**HOW TO COMPLETE THIS TASK:** Write each line below back out exactly, omitting its pictures.

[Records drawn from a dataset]
————————
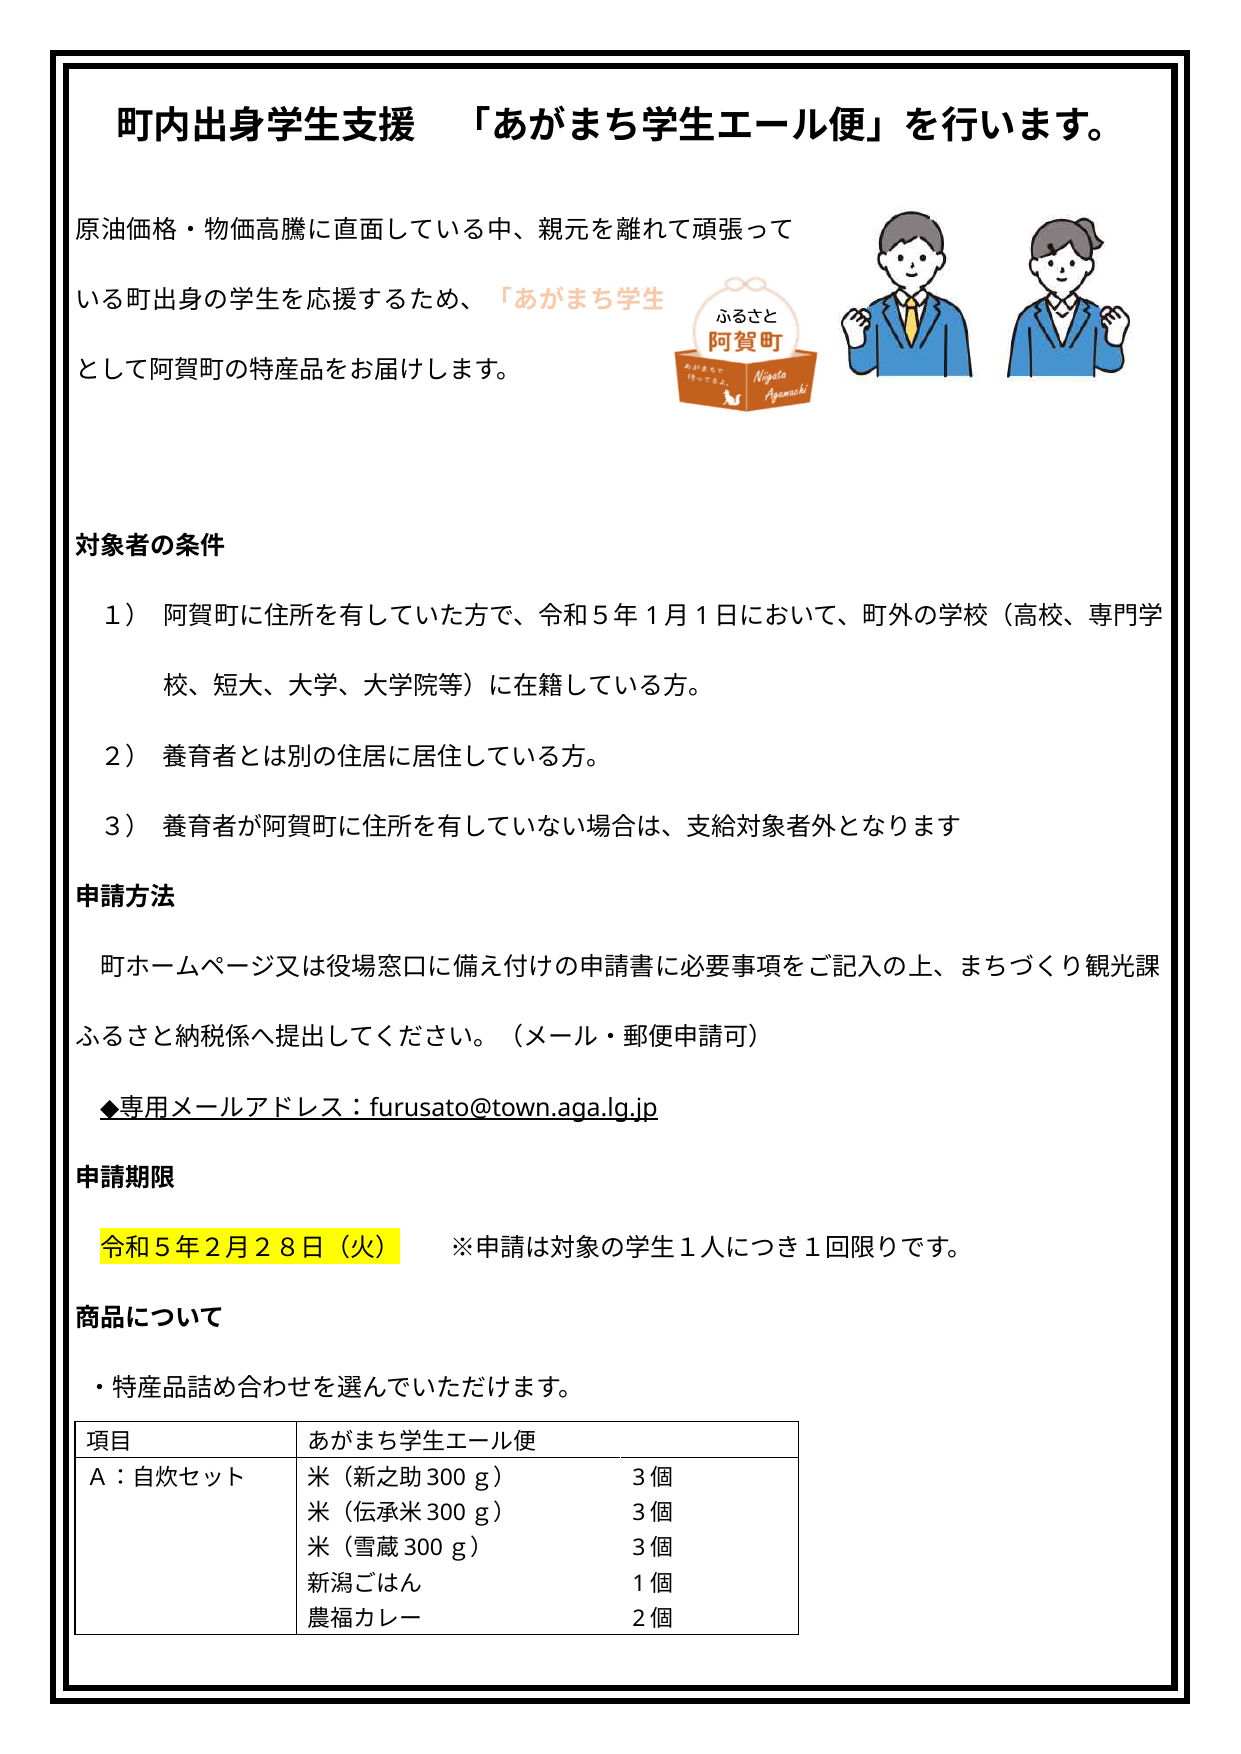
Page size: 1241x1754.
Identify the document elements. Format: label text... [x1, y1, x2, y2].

text 町ホームページ又は役場窓口に備え付けの申請書に必要事項をご記入の上、まちづくり観光課ふるさと納税係へ提出してください。（メール・郵便申請可） [75, 929, 1165, 1070]
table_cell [297, 1458, 620, 1634]
text 令和５年２月２８日（火） ※申請は対象の学生１人につき１回限りです。 [75, 1210, 1165, 1281]
list 養育者とは別の住居に居住している方。 [100, 719, 1165, 789]
table_header あがまち学生エール便 [297, 1422, 798, 1457]
list 阿賀町に住所を有していた方で、令和５年1月1日において、町外の学校（高校、専門学校、短大、大学、大学院等）に在籍している方。 [100, 578, 1165, 719]
text 対象者の条件 [75, 508, 1165, 578]
text 町内出身学生支援 「あがまち学生エール便」を行います。 [75, 87, 1165, 157]
table_cell Ａ：自炊セット [76, 1458, 296, 1634]
list 養育者が阿賀町に住所を有していない場合は、支給対象者外となります [100, 789, 1165, 859]
text 商品について [75, 1281, 1165, 1351]
text 申請期限 [75, 1140, 1165, 1210]
text 申請方法 [75, 859, 1165, 929]
text 原油価格・物価高騰に直面している中、親元を離れて頑張っている町出身の学生を応援するため、「あがまち学生エール便」として阿賀町の特産品をお届けします。 [830, 192, 1165, 403]
text ・特産品詰め合わせを選んでいただけます。 [75, 1351, 1165, 1421]
text 原油価格・物価高騰に直面している中、親元を離れて頑張っている町出身の学生を応援するため、「あがまち学生エール便」として阿賀町の特産品をお届けします。 [75, 192, 815, 403]
text ◆専用メールアドレス：furusato@town.aga.lg.jp [75, 1070, 1165, 1140]
picture [662, 165, 1151, 416]
table_header 項目 [76, 1422, 296, 1457]
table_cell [621, 1458, 798, 1634]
————————
**OUTPUT:**
Page size: 1241x1754.
Identify the document elements. Format: label text... [x1, y1, x2, y2].

text 町ホームページ又は役場窓口に備え付けの申請書に必要事項をご記入の上、まちづくり観光課ふるさと納税係へ提出してください。（メール・郵便申請可） [75, 929, 1165, 1070]
table_cell [297, 1458, 620, 1634]
text 令和５年２月２８日（火） ※申請は対象の学生１人につき１回限りです。 [75, 1210, 1165, 1281]
list 養育者とは別の住居に居住している方。 [100, 719, 1165, 789]
table_header あがまち学生エール便 [297, 1422, 798, 1457]
list 阿賀町に住所を有していた方で、令和５年1月1日において、町外の学校（高校、専門学校、短大、大学、大学院等）に在籍している方。 [100, 578, 1165, 719]
text 対象者の条件 [75, 508, 1165, 578]
text 町内出身学生支援 「あがまち学生エール便」を行います。 [75, 87, 1165, 157]
table_cell Ａ：自炊セット [76, 1458, 296, 1634]
list 養育者が阿賀町に住所を有していない場合は、支給対象者外となります [100, 789, 1165, 859]
text 商品について [75, 1281, 1165, 1351]
text 申請期限 [75, 1140, 1165, 1210]
text 申請方法 [75, 859, 1165, 929]
text 原油価格・物価高騰に直面している中、親元を離れて頑張っている町出身の学生を応援するため、「あがまち学生エール便」として阿賀町の特産品をお届けします。 [830, 192, 1165, 403]
text ・特産品詰め合わせを選んでいただけます。 [75, 1351, 1165, 1421]
text 原油価格・物価高騰に直面している中、親元を離れて頑張っている町出身の学生を応援するため、「あがまち学生エール便」として阿賀町の特産品をお届けします。 [75, 192, 815, 403]
text ◆専用メールアドレス：furusato@town.aga.lg.jp [75, 1070, 1165, 1140]
picture [662, 165, 1151, 416]
table_header 項目 [76, 1422, 296, 1457]
table_cell [621, 1458, 798, 1634]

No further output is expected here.